I write to endorse my colleagues John Stempeck and Dave Hennessy for re-election to the Reading Municipal Light Department Board of Commissioners. John and Dave bring strong private sector management skills to their board service and are knowledgeable, experienced leaders. Both incumbents deserve your vote.

Like all electric utilities, RMLD is adjusting to an era of flattening electricity sales and disruptive, important technologies: solar generation, energy storage, energy-efficiency, and electric vehicles. RMLD needs to keep the grid reliable, modernize operations and rates, and potentially diversify. A great staff team is in place. John and Dave are the right leaders to help govern the utility into the future.

One RMLD matter has been in the news over the past year: whether RMLD can increase the amount of money it gives to the Town of Reading. Already RMLD’s $2.7 million payment appears to be the largest such payment by any municipal electric utility in Massachusetts, both as an absolute number and as a function of revenue. What’s more, the payment has been rising with inflation even when electricity sales don’t.

So while discussions on this topic continue, it’s important to remember RMLD is already an extremely strong partner and that municipal utilities aren’t tax-collecting entities (this memo provides details). Rather, RMLD’s mission is to manage an electric distribution business and to serve ratepayers in four towns with reliable service and reasonable rates.

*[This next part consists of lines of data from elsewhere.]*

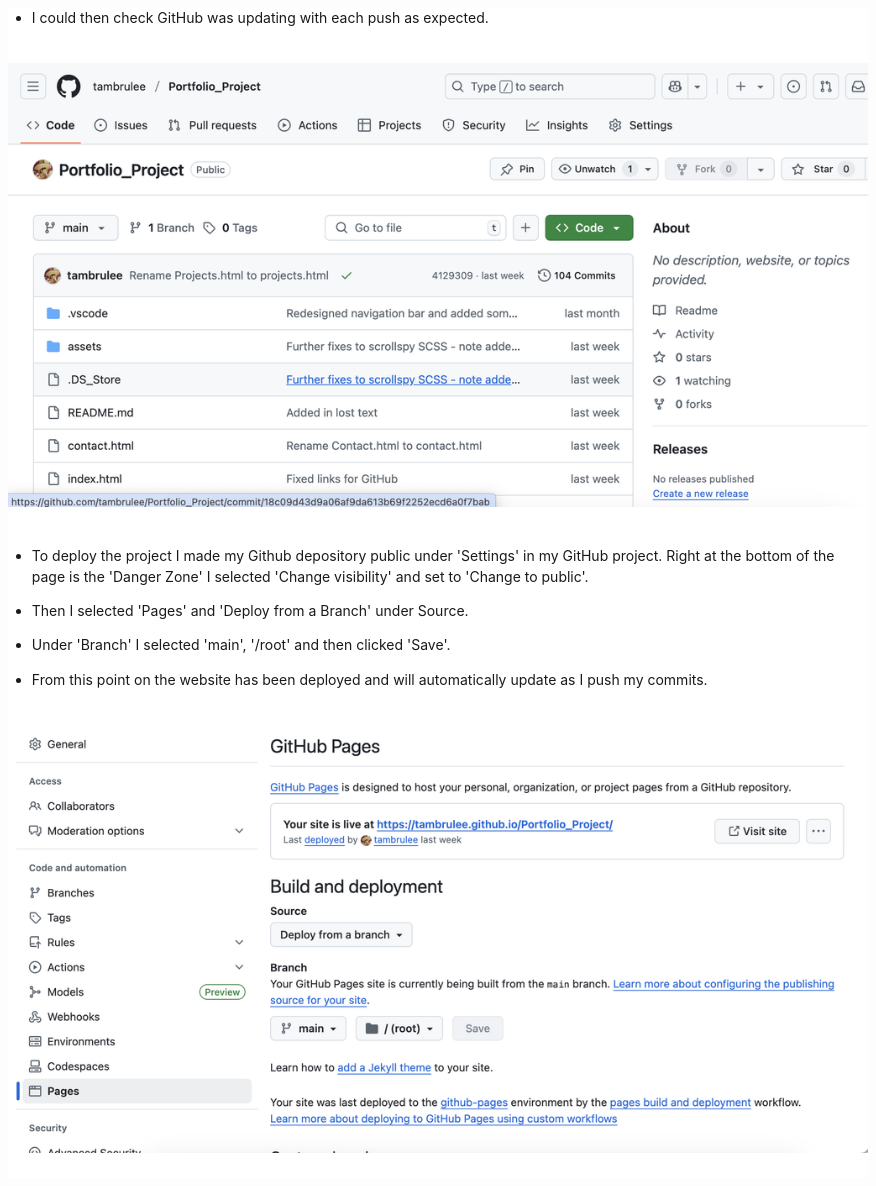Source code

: * I could then check GitHub was updating with each push as expected. 
<br>
<img src="assets/images/read-me-imgs/github-deployment/github_files.png">
<br><br>

* To deploy the project I made my Github depository public under 'Settings' in my GitHub project. Right at the bottom of the page is the 'Danger Zone' I selected 'Change visibility' and set to 'Change to public'.

* Then I selected 'Pages' and 'Deploy from a Branch' under Source.

* Under 'Branch' I selected 'main', '/root' and then clicked 'Save'.

* From this point on the website has been deployed and will automatically update as I push my commits.

<br>
<img src="assets/images/read-me-imgs/github-deployment/github_pages.png">
<br><br>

As with the other commissioners, John and Dave are Reading residents who want what’s best for the town. They recognize that RMLD can be an engine for economic development. Reasonable electric rates and potentially other public utility services can help attract new businesses. This would bring multiple benefits including higher electricity sales and an expanded tax base.

The most important question going forward isn’t whether RMLD can give the Town more money—which would ultimately come from higher electric bills—but how the Town and RMLD can jointly promote high-quality economic development and identify sources of public savings and efficiencies.

My hope is that after the election, we can start approaching the question of the Town/RMLD relationship from that perspective. I’d like to help make that happen, and I know the same can be said of John Stempeck and Dave Hennessy.